(Extracted page text data)
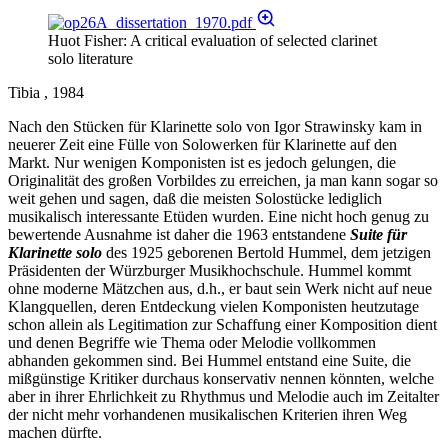
Huot Fisher: A critical evaluation of selected clarinet
solo literature
Tibia , 1984
Nach den Stücken für Klarinette solo von Igor Strawinsky kam in
neuerer Zeit eine Fülle von Solowerken für Klarinette auf den
Markt. Nur wenigen Komponisten ist es jedoch gelungen, die
Originalität des großen Vorbildes zu erreichen, ja man kann sogar so
weit gehen und sagen, daß die meisten Solostücke lediglich
musikalisch interessante Etüden wurden. Eine nicht hoch genug zu
bewertende Ausnahme ist daher die 1963 entstandene
Suite für
Klarinette solo
des 1925 geborenen Bertold Hummel, dem jetzigen
Präsidenten der Würzburger Musikhochschule. Hummel kommt
ohne moderne Mätzchen aus, d.h., er baut sein Werk nicht auf neue
Klangquellen, deren Entdeckung vielen Komponisten heutzutage
schon allein als Legitimation zur Schaffung einer Komposition dient
und denen Begriffe wie Thema oder Melodie vollkommen
abhanden gekommen sind. Bei Hummel entstand eine Suite, die
mißgünstige Kritiker durchaus konservativ nennen könnten, welche
aber in ihrer Ehrlichkeit zu Rhythmus und Melodie auch im Zeitalter
der nicht mehr vorhandenen musikalischen Kriterien ihren Weg
machen dürfte.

■ Work required ■
Nothing but the lines from the one containing "Klangquellen, deren Entdeckung" through the end of the entries belongs in the answer; repeat them exactly.

■ Your solution ■
Klangquellen, deren Entdeckung vielen Komponisten heutzutage
schon allein als Legitimation zur Schaffung einer Komposition dient
und denen Begriffe wie Thema oder Melodie vollkommen
abhanden gekommen sind. Bei Hummel entstand eine Suite, die
mißgünstige Kritiker durchaus konservativ nennen könnten, welche
aber in ihrer Ehrlichkeit zu Rhythmus und Melodie auch im Zeitalter
der nicht mehr vorhandenen musikalischen Kriterien ihren Weg
machen dürfte.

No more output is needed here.